Le réalisateur Michael Bay optimiste quant à l'avenir du cinéma saoudien

  • Michael Bay affirme qu'il a joué un rôle dans le développement de l'industrie cinématographique en Arabie saoudite
  • Il avait conseillé au prince héritier, Mohammed ben Salmane, de mettre en place des mesures incitatives pour attirer les cinéastes

RIYAD: Le célèbre réalisateur et producteur américain Michael Bay, connu pour la franchise «Transformers», est optimiste quant à l'avenir des industries du film et du jeu en Arabie saoudite.

Dans une interview accordée à Arab News lors du Next World Forum de Riyad, le plus grand rassemblement mondial d'experts et d'influenceurs dans le domaine de l'esport et du jeu vidéo, Bay a indiqué qu'il envisageait également de tourner un film à AlUla, et que des «discussions» à ce sujet étaient en cours.

Connu pour ses productions stylisées, à fort concept et ses succès au box-office, il a apparemment contribué à jeter les bases de l'industrie cinématographique saoudienne. Bay a souligné que c'est le prince héritier, Mohammed ben Salmane, lors d'une visite à Hollywood il y a quelques années, qui lui avait demandé : «Comment puis-je attirer des tournages de films dans mon pays ?»

C'était avant que l'Arabie saoudite n'ouvre des salles de cinéma en 2018.

Bay a signalé : «J'ai tourné dans le monde entier.
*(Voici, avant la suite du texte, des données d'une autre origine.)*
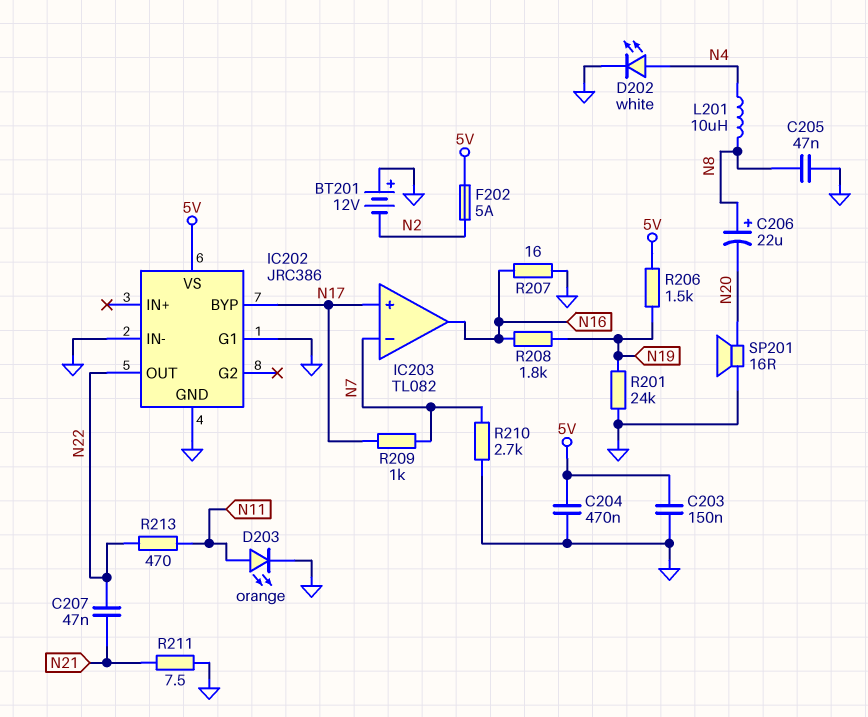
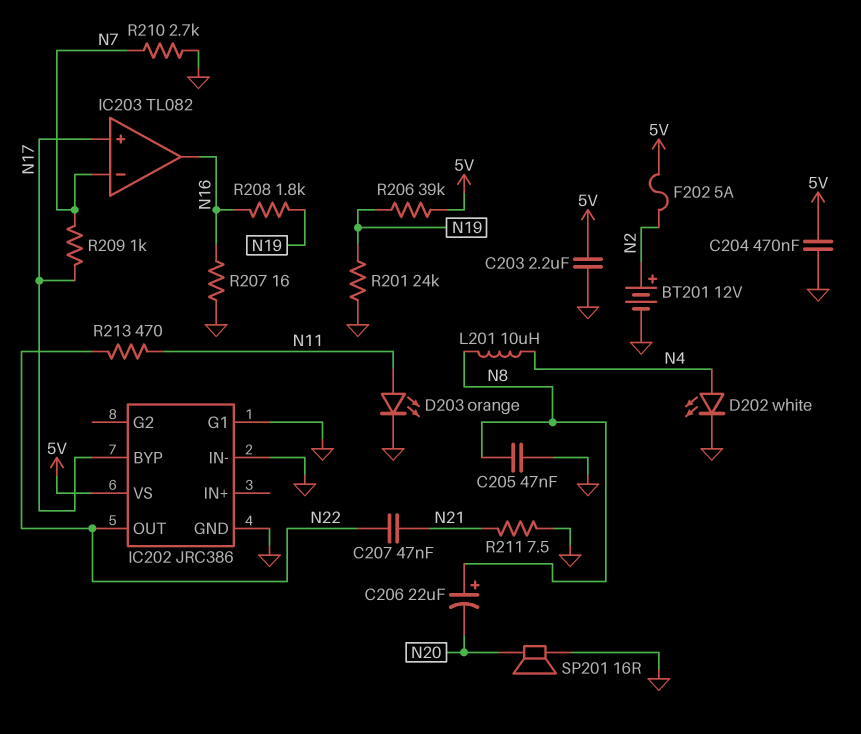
BT201: 12V (plus GND, minus N2) -> 12V (plus N2, minus GND)
C203: 150nF (5V, GND) -> 2.2uF (5V, GND)
R206: 1.5k (5V, N19) -> 39k (5V, N19)

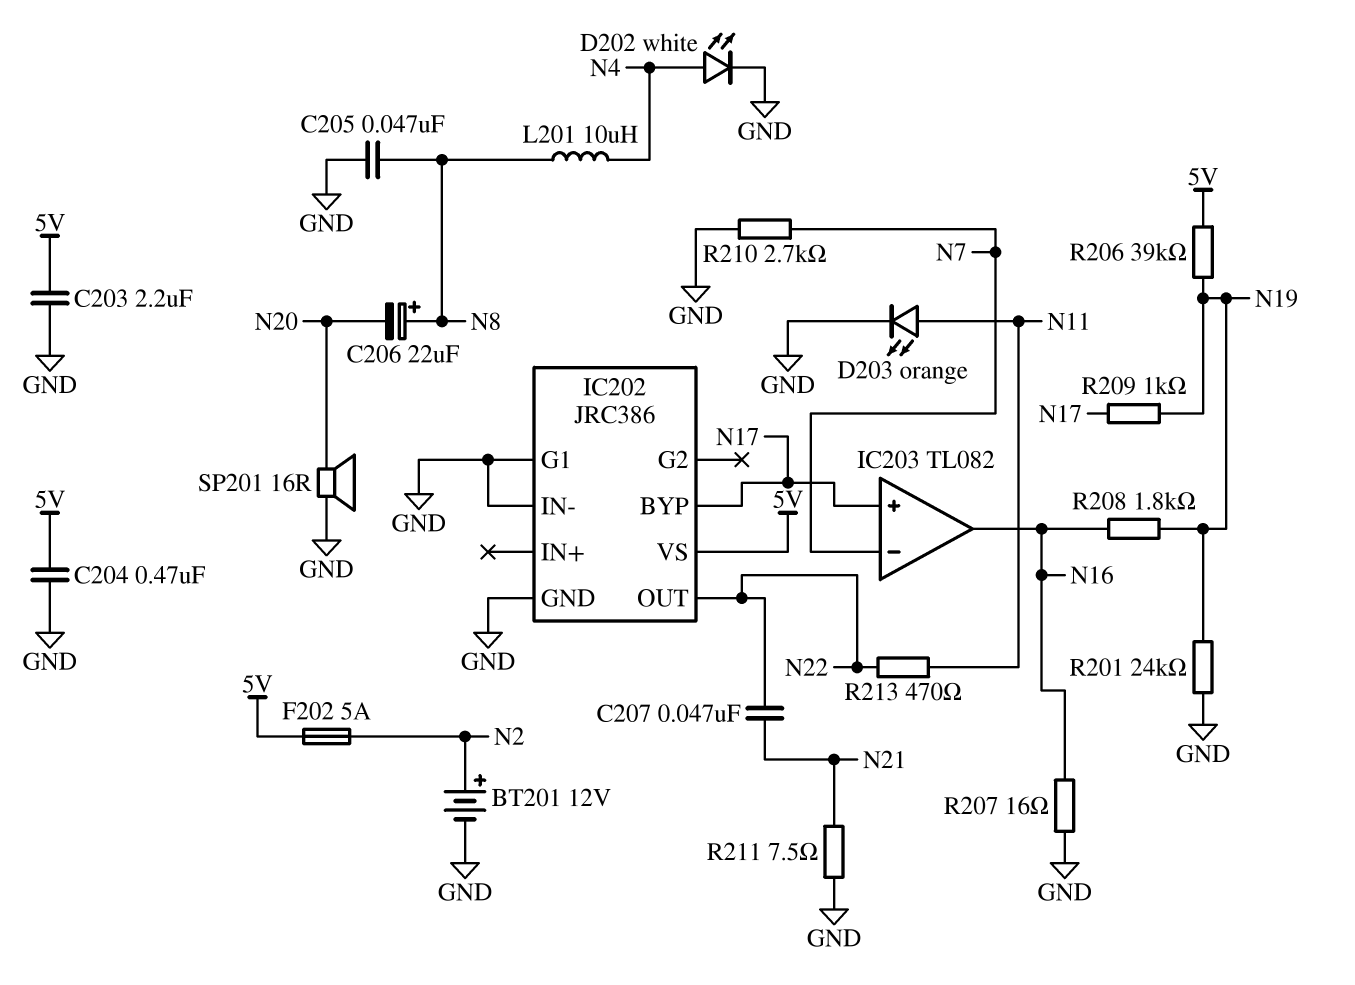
R209: 1k (N7, N17) -> 1k (N17, N19)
J'ai beaucoup tourné au Moyen-Orient et l'une des choses à faire pour obtenir un grand film comme le mien, d'une valeur de quelques centaines de millions de dollars (1 dollar américain = 0,92 euro), c'est de disposer d'une infrastructure  adaptée. J'aime aller dans des endroits où je n'ai jamais tourné auparavant.»

«J'ai dit au prince héritier de porter son abattement fiscal à 40%, le plus élevé au monde, parce qu'il faut attirer les gens. Ironiquement, j'avais fait des repérages dans le désert d'Al-Ula probablement dix ans plus tôt, car nous faisons des repérages par satellite. C'est un désert qui n'a pas été touché. J'ai tourné au Wadi Rum, en Jordanie, qui est relié à AlUla

En fait, l'industrie cinématographique continue de prospérer en Arabie saoudite et son programme d'incitation offre aux productions locales et internationales des réductions pouvant aller jusqu'à 40%.

Bay a reçu le Prix d'excellence pour l'ensemble des réalisations (Lifetime Achievement Award) lors de la cérémonie phare des Joy Awards en Arabie saoudite en 2022. Lors de sa première visite dans le Royaume, il a été emmené dans tout le pays et présenté à diverses communautés d'artistes.

«J'ai été fasciné par le nombre de jeunes qui vivent ici. Et ce qui me fascine vraiment, c'est la rapidité avec laquelle cet endroit se développe. Le monde extérieur ne le sait pas. Ils ne le savent pas du tout jusqu'à ce que vous soyez ici», a-t-il précisé. 

«J'ai passé environ une semaine ici. Ils m'ont fait visiter ces magnifiques nouvelles installations cinématographiques, les scènes de tournage... et le site de Neom, qui est une réalisation humaine extraordinaire», a-t-il ajouté.

Jeunesse à l’honneur

Michael Bay a participé cette semaine à une table ronde du Next World Forum aux côtés de l'homme d'affaires et personnalité publique Gary Vaynerchuk et du footballeur professionnel Gareth Bale, intitulée «High Score: When Celebrities Enter the Gaming Industry» («Score élevé : Quand les célébrités entrent dans l'industrie du jeu»).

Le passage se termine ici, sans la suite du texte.